Bu imalatta siyah-Beyaz Turkuaz,koyu mavi renklerde yaldız çok kullanılmıştır. Çini Merkezleri olarak Konya, Sıvas, Tokat en önemlileridir. Osmanlılar döneminde buralar merkez olmaktan çıkıp,yerini İznik ve Kütahya ya bırakmıştır.İlk gelişmiş Türk çinisi örnekleri 13 yy da Kılıçarslanın Konyada ki sarayında görülmüştür.Selçuklu mozaik çini tekniği ile renkli sır tekniğinin birleşmesi,Osmanlı çinilerine bir başlangıç olmuştur.Bu durum Osmanlılar devrinde renk ve desenlerin artışıyla devam etti. İznik,Osmanlı Devletinin kuruluş yıllarında çiniciliğin merkezi olmuştur. Osmanlı çini sanatının şahane üslubu Bursa da Yeşil cami ve türbe ile başlar ( 1421-24 ) yine Osmanlı çini sanatının getirdiği ilk büyük yenilik çok renkli sır tekniği olmuştur. Diğer bir yenilik ise sır altı tekniği ile yapılan Mavi-Beyaz çinilerdir.14 ve 15 nci yy da yapılan en büyük kısmi Mavi ve Beyaz renkte olan kütahya çinileri ile ilk Haliç çinisi mamullerine Bursa da Sultan Mustafa Türbesi,Yeşil türbe ve Cemsultan türbesi,ile Edirne de İkinci Murad Camiinde rastlanır.

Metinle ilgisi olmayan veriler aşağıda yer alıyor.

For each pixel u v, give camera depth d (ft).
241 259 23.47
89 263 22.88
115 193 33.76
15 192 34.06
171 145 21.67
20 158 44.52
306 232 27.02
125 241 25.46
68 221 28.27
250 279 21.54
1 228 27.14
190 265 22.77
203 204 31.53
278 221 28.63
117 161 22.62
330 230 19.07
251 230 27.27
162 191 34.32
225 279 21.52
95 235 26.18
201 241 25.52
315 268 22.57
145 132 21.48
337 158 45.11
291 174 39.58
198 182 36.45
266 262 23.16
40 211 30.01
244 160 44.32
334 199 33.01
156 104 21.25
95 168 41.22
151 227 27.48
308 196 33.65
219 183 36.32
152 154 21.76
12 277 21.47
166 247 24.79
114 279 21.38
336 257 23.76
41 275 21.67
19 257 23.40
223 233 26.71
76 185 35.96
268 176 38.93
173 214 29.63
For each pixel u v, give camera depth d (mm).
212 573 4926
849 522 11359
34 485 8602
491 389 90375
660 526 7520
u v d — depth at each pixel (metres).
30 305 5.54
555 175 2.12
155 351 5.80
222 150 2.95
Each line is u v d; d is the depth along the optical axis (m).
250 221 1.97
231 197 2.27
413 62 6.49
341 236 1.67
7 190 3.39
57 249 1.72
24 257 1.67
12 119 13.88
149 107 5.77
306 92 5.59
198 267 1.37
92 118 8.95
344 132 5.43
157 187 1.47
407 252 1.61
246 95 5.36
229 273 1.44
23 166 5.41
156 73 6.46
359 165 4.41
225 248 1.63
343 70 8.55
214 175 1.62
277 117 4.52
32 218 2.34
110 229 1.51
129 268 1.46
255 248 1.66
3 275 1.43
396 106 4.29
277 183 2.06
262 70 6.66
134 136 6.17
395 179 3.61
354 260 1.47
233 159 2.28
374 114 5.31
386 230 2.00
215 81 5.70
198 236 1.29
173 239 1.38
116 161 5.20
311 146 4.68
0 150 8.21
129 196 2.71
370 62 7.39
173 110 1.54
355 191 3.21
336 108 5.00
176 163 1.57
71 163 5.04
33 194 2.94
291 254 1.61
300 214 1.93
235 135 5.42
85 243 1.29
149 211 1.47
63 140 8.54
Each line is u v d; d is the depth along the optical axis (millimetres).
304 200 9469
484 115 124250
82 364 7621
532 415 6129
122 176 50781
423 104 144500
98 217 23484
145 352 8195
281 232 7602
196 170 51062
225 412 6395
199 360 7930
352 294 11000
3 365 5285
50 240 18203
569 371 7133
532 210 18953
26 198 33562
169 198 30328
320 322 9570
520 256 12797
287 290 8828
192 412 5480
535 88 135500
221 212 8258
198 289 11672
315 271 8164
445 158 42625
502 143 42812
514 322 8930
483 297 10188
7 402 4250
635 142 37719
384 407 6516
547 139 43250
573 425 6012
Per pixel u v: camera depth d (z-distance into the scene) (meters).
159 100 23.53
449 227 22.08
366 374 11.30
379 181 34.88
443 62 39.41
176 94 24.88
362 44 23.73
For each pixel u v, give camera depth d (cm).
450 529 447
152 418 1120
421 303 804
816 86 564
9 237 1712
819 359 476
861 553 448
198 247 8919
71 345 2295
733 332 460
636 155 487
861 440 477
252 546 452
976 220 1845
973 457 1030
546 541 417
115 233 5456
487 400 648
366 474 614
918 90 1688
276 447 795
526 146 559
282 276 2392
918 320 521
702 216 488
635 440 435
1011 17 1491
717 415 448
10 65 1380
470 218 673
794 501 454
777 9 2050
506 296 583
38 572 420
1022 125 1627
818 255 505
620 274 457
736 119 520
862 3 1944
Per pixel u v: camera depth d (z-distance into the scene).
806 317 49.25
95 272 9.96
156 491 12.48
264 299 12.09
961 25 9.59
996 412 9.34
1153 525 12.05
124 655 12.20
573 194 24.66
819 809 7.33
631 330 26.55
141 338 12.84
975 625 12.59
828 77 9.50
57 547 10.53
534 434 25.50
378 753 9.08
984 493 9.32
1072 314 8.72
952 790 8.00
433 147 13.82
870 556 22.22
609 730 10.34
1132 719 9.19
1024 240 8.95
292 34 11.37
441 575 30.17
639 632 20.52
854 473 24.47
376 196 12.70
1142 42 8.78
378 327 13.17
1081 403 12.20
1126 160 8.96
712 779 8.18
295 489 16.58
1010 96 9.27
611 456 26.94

16 ncı yy da ise sırlı ve renkli duvar çinilerine rastlanmaktadır. İstanbulda renkli sır tekniğinde yapılan çinilerin ilk örnekleri 1522 - 1523 yılları arasında inşa edilen Yavuz Sultan Selim Camii ve Türbesindedir. Bu çeşit çinilerin son şaheserleri İstanbul Şehzadebaşındaki Şehzade Mehmed Türbesini ( 1548 ) süslemektedir. Ayrıca Hatice Sultan türbesi ve Haseki Hürrem Sultan Medresesinin duvar çinileri bunlardandır. 1550 li yıllardan sonra renkli çini tekniği terkedilmiş ve çini sanatında sıraltı tekniği hakim olmuştur.İkinci ve en büyük üsluptaki çiniler,ilk olarak Süleymaniye Camiinde ( 1557 ) Kıble duvarını süslemekte kullanılmıştır. Yine bu dönemde yapılan Rüstem Paşa Camiinin ( 1561 ) çinilerinde 41 çeşit lüle motifi vardır. Ayrıca çinicilik sanatında bir çığır açan üstün kaliteli bu çiniler bugün İstanbul da Kanuni Sultan Süleyman Türbesi ( 1566 ) Sokullu Mehmed Paşa Camii ( 1572 ) Piyale Paşa Camii ( 1574 ) ile Topkapı Sarayındaki üçüncü Murad Han Dairesinin duvarlarını süslemektedir. 16 yy Osmanlı çinicilik sanatının en yüksek seviyeye eriştiği devirdir.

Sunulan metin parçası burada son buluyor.